▶ **EXERCISE**
Please print exactly the lines running from the one that contains "pMSE, 28: 108.4 -> 105.6" to the end of the data, with both lines included.

Segment Start: SOURCE DATA

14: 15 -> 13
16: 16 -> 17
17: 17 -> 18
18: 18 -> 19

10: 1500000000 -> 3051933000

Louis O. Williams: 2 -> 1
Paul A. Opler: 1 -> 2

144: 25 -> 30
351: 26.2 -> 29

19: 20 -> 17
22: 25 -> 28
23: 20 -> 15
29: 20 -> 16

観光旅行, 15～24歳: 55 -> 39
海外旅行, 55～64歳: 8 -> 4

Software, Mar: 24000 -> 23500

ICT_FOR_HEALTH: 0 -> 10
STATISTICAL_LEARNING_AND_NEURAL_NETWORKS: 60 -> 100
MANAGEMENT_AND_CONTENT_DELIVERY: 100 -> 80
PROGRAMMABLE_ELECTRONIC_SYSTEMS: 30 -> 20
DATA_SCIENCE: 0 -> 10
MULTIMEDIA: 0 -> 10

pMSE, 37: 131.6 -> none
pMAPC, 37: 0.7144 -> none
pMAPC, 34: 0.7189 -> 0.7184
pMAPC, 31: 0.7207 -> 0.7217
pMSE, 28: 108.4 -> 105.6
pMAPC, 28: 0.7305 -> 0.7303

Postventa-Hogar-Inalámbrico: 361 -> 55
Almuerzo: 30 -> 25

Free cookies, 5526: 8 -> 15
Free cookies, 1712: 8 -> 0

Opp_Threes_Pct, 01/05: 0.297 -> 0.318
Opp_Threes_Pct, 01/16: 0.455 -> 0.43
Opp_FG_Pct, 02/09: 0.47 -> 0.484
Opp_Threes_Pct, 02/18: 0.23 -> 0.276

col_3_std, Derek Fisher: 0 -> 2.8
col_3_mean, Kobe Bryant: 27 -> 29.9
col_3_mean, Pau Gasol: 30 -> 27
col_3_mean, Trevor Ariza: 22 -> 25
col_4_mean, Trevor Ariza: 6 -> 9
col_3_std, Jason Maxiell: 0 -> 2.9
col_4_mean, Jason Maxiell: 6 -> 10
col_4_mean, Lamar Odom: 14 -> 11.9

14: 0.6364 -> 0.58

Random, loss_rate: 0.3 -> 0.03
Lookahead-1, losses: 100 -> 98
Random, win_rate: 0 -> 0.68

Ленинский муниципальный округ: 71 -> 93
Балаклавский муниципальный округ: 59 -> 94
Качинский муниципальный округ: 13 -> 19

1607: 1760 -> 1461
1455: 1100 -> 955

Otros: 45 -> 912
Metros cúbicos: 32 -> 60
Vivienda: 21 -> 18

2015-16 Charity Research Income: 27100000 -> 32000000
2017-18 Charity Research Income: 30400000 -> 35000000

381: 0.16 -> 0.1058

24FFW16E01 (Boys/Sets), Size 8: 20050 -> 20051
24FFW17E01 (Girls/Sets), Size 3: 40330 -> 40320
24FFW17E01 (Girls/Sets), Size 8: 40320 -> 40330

Segment End: SOURCE DATA

▶ **TASK OUTPUT**
pMSE, 28: 108.4 -> 105.6
pMAPC, 28: 0.7305 -> 0.7303

Postventa-Hogar-Inalámbrico: 361 -> 55
Almuerzo: 30 -> 25

Free cookies, 5526: 8 -> 15
Free cookies, 1712: 8 -> 0

Opp_Threes_Pct, 01/05: 0.297 -> 0.318
Opp_Threes_Pct, 01/16: 0.455 -> 0.43
Opp_FG_Pct, 02/09: 0.47 -> 0.484
Opp_Threes_Pct, 02/18: 0.23 -> 0.276

col_3_std, Derek Fisher: 0 -> 2.8
col_3_mean, Kobe Bryant: 27 -> 29.9
col_3_mean, Pau Gasol: 30 -> 27
col_3_mean, Trevor Ariza: 22 -> 25
col_4_mean, Trevor Ariza: 6 -> 9
col_3_std, Jason Maxiell: 0 -> 2.9
col_4_mean, Jason Maxiell: 6 -> 10
col_4_mean, Lamar Odom: 14 -> 11.9

14: 0.6364 -> 0.58

Random, loss_rate: 0.3 -> 0.03
Lookahead-1, losses: 100 -> 98
Random, win_rate: 0 -> 0.68

Ленинский муниципальный округ: 71 -> 93
Балаклавский муниципальный округ: 59 -> 94
Качинский муниципальный округ: 13 -> 19

1607: 1760 -> 1461
1455: 1100 -> 955

Otros: 45 -> 912
Metros cúbicos: 32 -> 60
Vivienda: 21 -> 18

2015-16 Charity Research Income: 27100000 -> 32000000
2017-18 Charity Research Income: 30400000 -> 35000000

381: 0.16 -> 0.1058

24FFW16E01 (Boys/Sets), Size 8: 20050 -> 20051
24FFW17E01 (Girls/Sets), Size 3: 40330 -> 40320
24FFW17E01 (Girls/Sets), Size 8: 40320 -> 40330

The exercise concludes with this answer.